• _Page extract_
++++++

Hackers earned $19 million in bug bounties on HackerOne in 2018; Hacker community surpasses 300,000 with more than 600 hackers registering any given day
HackerOne, the leading hacker-powered security platform, today announced findings from the 2019 Hacker Report, which reveals the hacker community has doubled year over year and has earned $19 million in bounties, nearly matching the total bounties paid to hackers in the previous six years combined. The annual report is a benchmark study of the bug bounty and vulnerability disclosure ecosystem, celebrating hackers’ motivations, education and training, favorite tools, attack surfaces, finances, collaboration, and more.
The report highlights the hackers located in more than 150 countries around the world that are responsible for reporting more than 93,000 resolved security vulnerabilities and earning $42 million earned in bug bounties as of 2018. While India, the United States, Russia, Pakistan, and the United Kingdom are the top locations where hackers reside, representing over 51% of all hackers in the HackerOne community, six African countries had first-time hacker participation in 2018. Hackers from India and the U.S. alone account for 30% of the total community. That is a shift from 2018 when those two countries claimed 43%, demonstrating increasing globalization amongst its members.

++++++

• _What to work on_
- a) Name every country that the HackerOne bug bounty announcement lists among the top locations where hackers reside.
- b) Pick up the HackerOne bug bounty announcement after its last sentence and keep writing it.

++++++

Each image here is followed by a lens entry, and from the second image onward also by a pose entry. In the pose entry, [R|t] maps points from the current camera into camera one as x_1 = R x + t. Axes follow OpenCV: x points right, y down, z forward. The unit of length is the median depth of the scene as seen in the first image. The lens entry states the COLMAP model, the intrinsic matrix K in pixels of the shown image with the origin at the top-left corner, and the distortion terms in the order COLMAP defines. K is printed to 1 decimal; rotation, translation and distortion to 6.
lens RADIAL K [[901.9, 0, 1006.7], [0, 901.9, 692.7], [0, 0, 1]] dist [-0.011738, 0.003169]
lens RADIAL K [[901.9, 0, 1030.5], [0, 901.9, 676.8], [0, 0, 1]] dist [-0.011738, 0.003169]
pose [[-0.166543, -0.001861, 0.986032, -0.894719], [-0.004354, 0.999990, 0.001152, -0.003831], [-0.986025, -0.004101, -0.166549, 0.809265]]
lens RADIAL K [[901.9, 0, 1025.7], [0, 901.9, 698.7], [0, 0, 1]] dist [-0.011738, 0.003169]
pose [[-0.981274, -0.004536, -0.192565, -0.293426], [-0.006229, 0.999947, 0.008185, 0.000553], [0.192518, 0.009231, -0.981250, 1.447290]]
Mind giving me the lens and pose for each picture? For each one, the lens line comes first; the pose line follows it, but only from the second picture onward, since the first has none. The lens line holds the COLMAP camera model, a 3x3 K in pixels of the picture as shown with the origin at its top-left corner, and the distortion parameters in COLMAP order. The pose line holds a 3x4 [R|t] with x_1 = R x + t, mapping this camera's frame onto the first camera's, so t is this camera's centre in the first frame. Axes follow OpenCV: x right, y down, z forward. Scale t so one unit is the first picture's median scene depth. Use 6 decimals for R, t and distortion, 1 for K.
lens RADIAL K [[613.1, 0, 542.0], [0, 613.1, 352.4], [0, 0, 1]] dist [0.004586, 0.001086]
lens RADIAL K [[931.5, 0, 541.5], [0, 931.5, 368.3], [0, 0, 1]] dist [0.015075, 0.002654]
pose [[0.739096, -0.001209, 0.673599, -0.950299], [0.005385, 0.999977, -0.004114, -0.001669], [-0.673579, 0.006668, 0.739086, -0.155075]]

++++++

• _Outputs by task_
- a) India, the United States, Russia, Pakistan, and the United Kingdom

- b)
This globalization is in part due to the opportunities created by hacker-powered security. Top earners on HackerOne are making up to 40 times the median annual wage of a software engineer in their home countries, including HackerOne’s first hacker to surpass $1 million in bounties earned for helping companies become more secure. Some hackers have been awarded $100,000 for one critical vulnerability, and dozens of customers in the past year have hired hackers they met through their programs. Submitted bug reports, personal interactions and public HackerOne profile activity is a bellwether for hiring decisions — a practice encouraged and championed within HackerOne.
“The perception of hackers is changing,” said Luke Tucker, Senior Director of Community and Content. “With the frequency of cyber attacks swelling to new highs, companies and government organizations are realizing that in order to protect themselves online, they need an army of highly skilled and creative individuals on their side — hackers. As more organizations embrace the hacker community, the safer customers and citizens become.”
In fact, the image of hackers has evolved. Nearly two thirds of Americans (64%) today recognize that not all hackers act maliciously.
As such, the interest in joining the hacker community is growing, but the motivation to join is not solely centered around bounties. Nearly three-times as many hackers (40.52%) begin hacking to learn and contribute to their career and personal growth, and nearly as many hack to have fun (13.53%) as those who do it for the money (14.26%). With each new company and government agency joining HackerOne every day — such as the U.S. Department of Defense, General Motors, Alibaba, Goldman Sachs, Toyota, IBM and more — comes curiosity and a genuine desire to help the internet become more secure (9.31%).
Data collected from HackerOne Platform, survey data in December 2018, and survey of U.S. adults in January 2019 totalling over 3,667 respondents from over 100 countries and territories. The HackerOne platform surveyed individuals have all successfully reported one or more valid security vulnerabilities on HackerOne, as indicated by the organization that received the vulnerability report. Additional findings were collected from the HackerOne platform using HackerOne’s proprietary data based on over 1,300 collective bug bounty and vulnerability disclosure programs.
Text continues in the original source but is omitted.